• RECORDS PROVIDED
* * *
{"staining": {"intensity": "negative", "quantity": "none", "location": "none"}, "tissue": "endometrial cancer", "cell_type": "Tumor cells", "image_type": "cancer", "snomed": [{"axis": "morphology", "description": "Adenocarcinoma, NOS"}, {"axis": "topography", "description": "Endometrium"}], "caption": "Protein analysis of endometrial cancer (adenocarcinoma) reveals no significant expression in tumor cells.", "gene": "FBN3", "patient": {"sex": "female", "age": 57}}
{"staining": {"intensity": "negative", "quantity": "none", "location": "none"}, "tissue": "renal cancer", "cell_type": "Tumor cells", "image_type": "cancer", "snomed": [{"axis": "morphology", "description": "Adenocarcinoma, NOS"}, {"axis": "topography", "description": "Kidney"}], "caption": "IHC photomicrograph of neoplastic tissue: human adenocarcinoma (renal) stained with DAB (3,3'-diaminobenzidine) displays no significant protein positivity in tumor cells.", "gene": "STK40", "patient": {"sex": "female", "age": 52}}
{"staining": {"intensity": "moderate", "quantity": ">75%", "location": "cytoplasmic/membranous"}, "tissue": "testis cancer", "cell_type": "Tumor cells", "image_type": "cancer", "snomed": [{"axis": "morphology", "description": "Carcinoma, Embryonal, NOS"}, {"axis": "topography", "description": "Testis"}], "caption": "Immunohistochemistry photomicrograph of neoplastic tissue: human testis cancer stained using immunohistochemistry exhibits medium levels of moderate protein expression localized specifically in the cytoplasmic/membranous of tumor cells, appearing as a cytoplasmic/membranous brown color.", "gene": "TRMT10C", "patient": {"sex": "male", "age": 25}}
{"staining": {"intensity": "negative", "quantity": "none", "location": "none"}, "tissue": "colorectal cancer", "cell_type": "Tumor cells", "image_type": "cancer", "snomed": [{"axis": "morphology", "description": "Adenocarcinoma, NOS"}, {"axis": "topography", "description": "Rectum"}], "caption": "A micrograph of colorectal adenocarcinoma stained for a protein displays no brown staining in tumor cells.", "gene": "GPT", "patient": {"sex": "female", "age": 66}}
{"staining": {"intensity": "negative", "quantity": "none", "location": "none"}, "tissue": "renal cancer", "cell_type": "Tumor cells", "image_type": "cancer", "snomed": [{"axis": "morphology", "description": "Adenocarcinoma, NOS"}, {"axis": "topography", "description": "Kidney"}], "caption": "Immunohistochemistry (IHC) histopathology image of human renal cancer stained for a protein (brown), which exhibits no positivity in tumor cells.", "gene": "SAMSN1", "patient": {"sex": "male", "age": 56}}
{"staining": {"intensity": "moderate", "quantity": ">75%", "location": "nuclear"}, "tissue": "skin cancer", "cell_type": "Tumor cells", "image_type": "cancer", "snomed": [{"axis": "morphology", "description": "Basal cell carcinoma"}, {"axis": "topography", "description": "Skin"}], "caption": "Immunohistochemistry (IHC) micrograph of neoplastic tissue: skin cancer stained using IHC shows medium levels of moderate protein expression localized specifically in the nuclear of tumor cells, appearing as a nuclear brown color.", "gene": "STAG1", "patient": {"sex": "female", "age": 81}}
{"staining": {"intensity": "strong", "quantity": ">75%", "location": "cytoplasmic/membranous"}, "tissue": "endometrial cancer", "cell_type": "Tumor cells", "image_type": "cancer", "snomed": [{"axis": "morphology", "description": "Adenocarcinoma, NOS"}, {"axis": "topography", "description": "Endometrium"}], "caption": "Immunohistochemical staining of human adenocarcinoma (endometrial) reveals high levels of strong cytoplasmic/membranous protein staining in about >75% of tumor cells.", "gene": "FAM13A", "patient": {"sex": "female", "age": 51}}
* * *
• TRY IT
Restate every entry exactly. Leave nothing out.

• SOLUTION FOR THIS EXERCISE
{"staining": {"intensity": "negative", "quantity": "none", "location": "none"}, "tissue": "endometrial cancer", "cell_type": "Tumor cells", "image_type": "cancer", "snomed": [{"axis": "morphology", "description": "Adenocarcinoma, NOS"}, {"axis": "topography", "description": "Endometrium"}], "caption": "Protein analysis of endometrial cancer (adenocarcinoma) reveals no significant expression in tumor cells.", "gene": "FBN3", "patient": {"sex": "female", "age": 57}}
{"staining": {"intensity": "negative", "quantity": "none", "location": "none"}, "tissue": "renal cancer", "cell_type": "Tumor cells", "image_type": "cancer", "snomed": [{"axis": "morphology", "description": "Adenocarcinoma, NOS"}, {"axis": "topography", "description": "Kidney"}], "caption": "IHC photomicrograph of neoplastic tissue: human adenocarcinoma (renal) stained with DAB (3,3'-diaminobenzidine) displays no significant protein positivity in tumor cells.", "gene": "STK40", "patient": {"sex": "female", "age": 52}}
{"staining": {"intensity": "moderate", "quantity": ">75%", "location": "cytoplasmic/membranous"}, "tissue": "testis cancer", "cell_type": "Tumor cells", "image_type": "cancer", "snomed": [{"axis": "morphology", "description": "Carcinoma, Embryonal, NOS"}, {"axis": "topography", "description": "Testis"}], "caption": "Immunohistochemistry photomicrograph of neoplastic tissue: human testis cancer stained using immunohistochemistry exhibits medium levels of moderate protein expression localized specifically in the cytoplasmic/membranous of tumor cells, appearing as a cytoplasmic/membranous brown color.", "gene": "TRMT10C", "patient": {"sex": "male", "age": 25}}
{"staining": {"intensity": "negative", "quantity": "none", "location": "none"}, "tissue": "colorectal cancer", "cell_type": "Tumor cells", "image_type": "cancer", "snomed": [{"axis": "morphology", "description": "Adenocarcinoma, NOS"}, {"axis": "topography", "description": "Rectum"}], "caption": "A micrograph of colorectal adenocarcinoma stained for a protein displays no brown staining in tumor cells.", "gene": "GPT", "patient": {"sex": "female", "age": 66}}
{"staining": {"intensity": "negative", "quantity": "none", "location": "none"}, "tissue": "renal cancer", "cell_type": "Tumor cells", "image_type": "cancer", "snomed": [{"axis": "morphology", "description": "Adenocarcinoma, NOS"}, {"axis": "topography", "description": "Kidney"}], "caption": "Immunohistochemistry (IHC) histopathology image of human renal cancer stained for a protein (brown), which exhibits no positivity in tumor cells.", "gene": "SAMSN1", "patient": {"sex": "male", "age": 56}}
{"staining": {"intensity": "moderate", "quantity": ">75%", "location": "nuclear"}, "tissue": "skin cancer", "cell_type": "Tumor cells", "image_type": "cancer", "snomed": [{"axis": "morphology", "description": "Basal cell carcinoma"}, {"axis": "topography", "description": "Skin"}], "caption": "Immunohistochemistry (IHC) micrograph of neoplastic tissue: skin cancer stained using IHC shows medium levels of moderate protein expression localized specifically in the nuclear of tumor cells, appearing as a nuclear brown color.", "gene": "STAG1", "patient": {"sex": "female", "age": 81}}
{"staining": {"intensity": "strong", "quantity": ">75%", "location": "cytoplasmic/membranous"}, "tissue": "endometrial cancer", "cell_type": "Tumor cells", "image_type": "cancer", "snomed": [{"axis": "morphology", "description": "Adenocarcinoma, NOS"}, {"axis": "topography", "description": "Endometrium"}], "caption": "Immunohistochemical staining of human adenocarcinoma (endometrial) reveals high levels of strong cytoplasmic/membranous protein staining in about >75% of tumor cells.", "gene": "FAM13A", "patient": {"sex": "female", "age": 51}}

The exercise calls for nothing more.